Glen Harlan Reynolds wrote Are we living in the Hunger Games?, 11/27/12 in USA Today.

Excerpts:

Washington is rich not because it makes valuable things, but because it is powerful. With virtually everything subject to regulation, it pays to spend money influencing the regulators. As P.J. O’Rourke famously observed: “When buying and selling are controlled by legislation, the first things to be bought and sold are legislators.” But it’s not just bags-of-cash style corruption. Most of the D.C. boom is from lobbyists and PR people, and others who are retained to influence what the government does. It’s a cold calculation: You’re likely to get a much better return from an investment of $1 million on lobbying than on a similar investment in, say, a new factory or better worker training.

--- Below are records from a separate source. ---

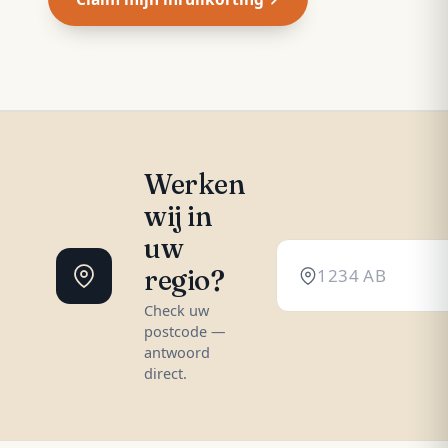
Werken
wij in
uw
regio?
Check uw
postcode —
antwoord
direct.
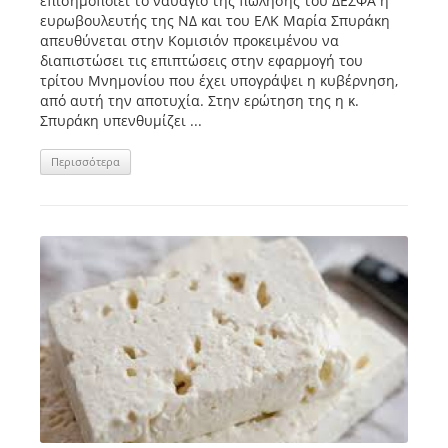
επισημοποιεί το ναυάγιο της πώλησης του ΔΕΣΦΑ η
ευρωβουλευτής της ΝΔ και του ΕΛΚ Μαρία Σπυράκη
απευθύνεται στην Κομισιόν προκειμένου να
διαπιστώσει τις επιπτώσεις στην εφαρμογή του
τρίτου Μνημονίου που έχει υπογράψει η κυβέρνηση,
από αυτή την αποτυχία. Στην ερώτηση της η κ.
Σπυράκη υπενθυμίζει ...
Περισσότερα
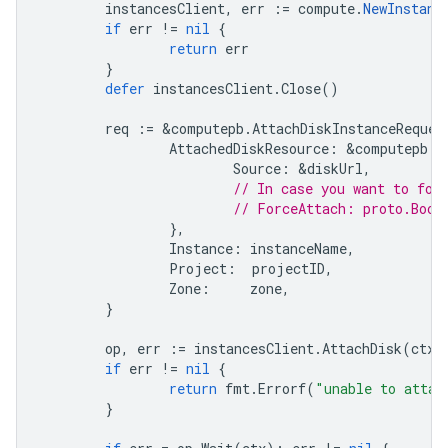
instancesClient
,
err
:=
compute
.
NewInstanc
if
err
!=
nil
{
return
err
}
defer
instancesClient
.
Close
()
req
:=
&
computepb
.
AttachDiskInstanceReques
AttachedDiskResource
:
&
computepb
.
A
Source
:
&
diskUrl
,
// In case you want to for
// ForceAttach: proto.Bool
},
Instance
:
instanceName
,
Project
:
projectID
,
Zone
:
zone
,
}
op
,
err
:=
instancesClient
.
AttachDisk
(
ctx
,
if
err
!=
nil
{
return
fmt
.
Errorf
(
"unable to attac
}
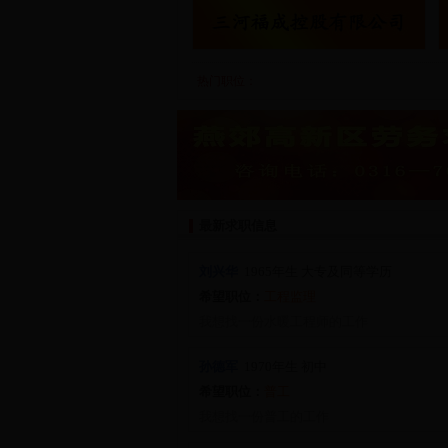
热门职位：
最新求职信息
刘兴华
1965
年生
大专及同等学历
希望职位：
工程监理
我想找一份水暖工程师的工作
孙德军
1970
年生
初中
希望职位：
普工
我想找一份普工的工作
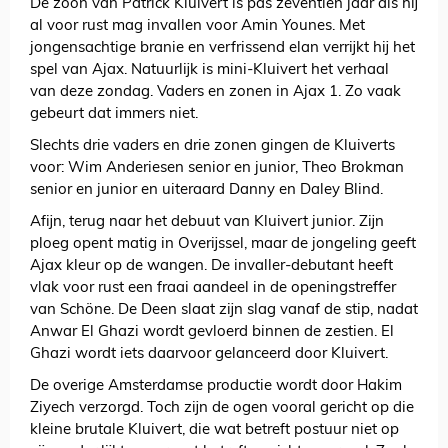
De zoon van Patrick Kluivert is pas zeventien jaar als hij
al voor rust mag invallen voor Amin Younes. Met
jongensachtige branie en verfrissend elan verrijkt hij het
spel van Ajax. Natuurlijk is mini-Kluivert het verhaal
van deze zondag. Vaders en zonen in Ajax 1. Zo vaak
gebeurt dat immers niet.
Slechts drie vaders en drie zonen gingen de Kluiverts
voor: Wim Anderiesen senior en junior, Theo Brokman
senior en junior en uiteraard Danny en Daley Blind.
Afijn, terug naar het debuut van Kluivert junior. Zijn
ploeg opent matig in Overijssel, maar de jongeling geeft
Ajax kleur op de wangen. De invaller-debutant heeft
vlak voor rust een fraai aandeel in de openingstreffer
van Schöne. De Deen slaat zijn slag vanaf de stip, nadat
Anwar El Ghazi wordt gevloerd binnen de zestien. El
Ghazi wordt iets daarvoor gelanceerd door Kluivert.
De overige Amsterdamse productie wordt door Hakim
Ziyech verzorgd. Toch zijn de ogen vooral gericht op die
kleine brutale Kluivert, die wat betreft postuur niet op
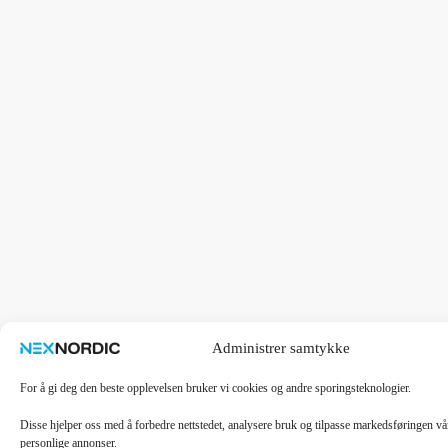
Administrer samtykke
For å gi deg den beste opplevelsen bruker vi cookies og andre sporingsteknologier.
Disse hjelper oss med å forbedre nettstedet, analysere bruk og tilpasse markedsføringen v
personlige annonser.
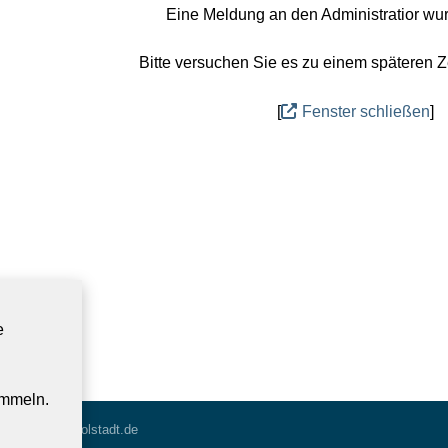
Eine Meldung an den Administratior wu
Bitte versuchen Sie es zu einem späteren Z
[
Fenster schließen
]
e
ammeln.
erwaltung@ingolstadt.de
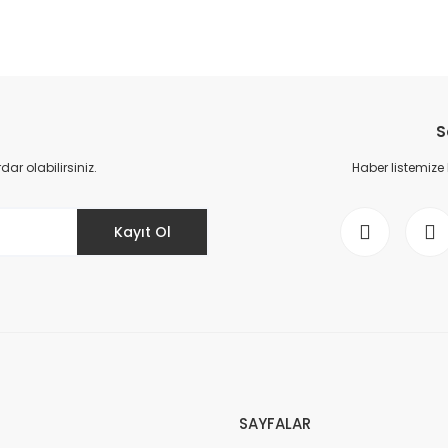
da yetersiz gördüğünüz noktaları öneri formunu kullanarak tarafımıza il
Bu ürüne ilk yorumu siz yapın!
S
Yorum Yaz
r olabilirsiniz.
Haber listemize
Kayıt Ol
Gönder
SAYFALAR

So Washington gets fat, and it does so on money taken from the rest of the country: Either directly, in the form of taxes, or indirectly in the form of money that otherwise would have gone to that factory or training program.

Under the original Constitutional plan, the federal government’s powers were to be few, and mostly concerned with external relations. Under those circumstances, the risk of corruption was comparatively low. Nearly all regulation would come from state governments. They might be corrupted — since they’d be the only ones worth corrupting — but problems would be compartmentalized (corruption in Rhode Island wouldn’t have much effect on Connecticut, much less Utah) and disciplined by competition with other states.

Well, it’s been quite a while since things worked that way; things started go go downhill with the federal expansion under the New Deal, and then really took off after the “regulatory explosion” under President Nixon, who created such entities as the Environmental Protection Agency and Occupational Safety & Health Administration.

It’s no coincidence that as the federal government morphed from an entity that did a few highly visible things well, to one that did a whole lot of not-so-visible things less well, respect for the federal government plummeted even as the political class’ wealth climbed.

That’s where we are now, with a capital city that looks more and more like that of an imperial power where courtiers and influence-peddlers abound. Want to do something about it? Don’t secede. Return to the Constitution.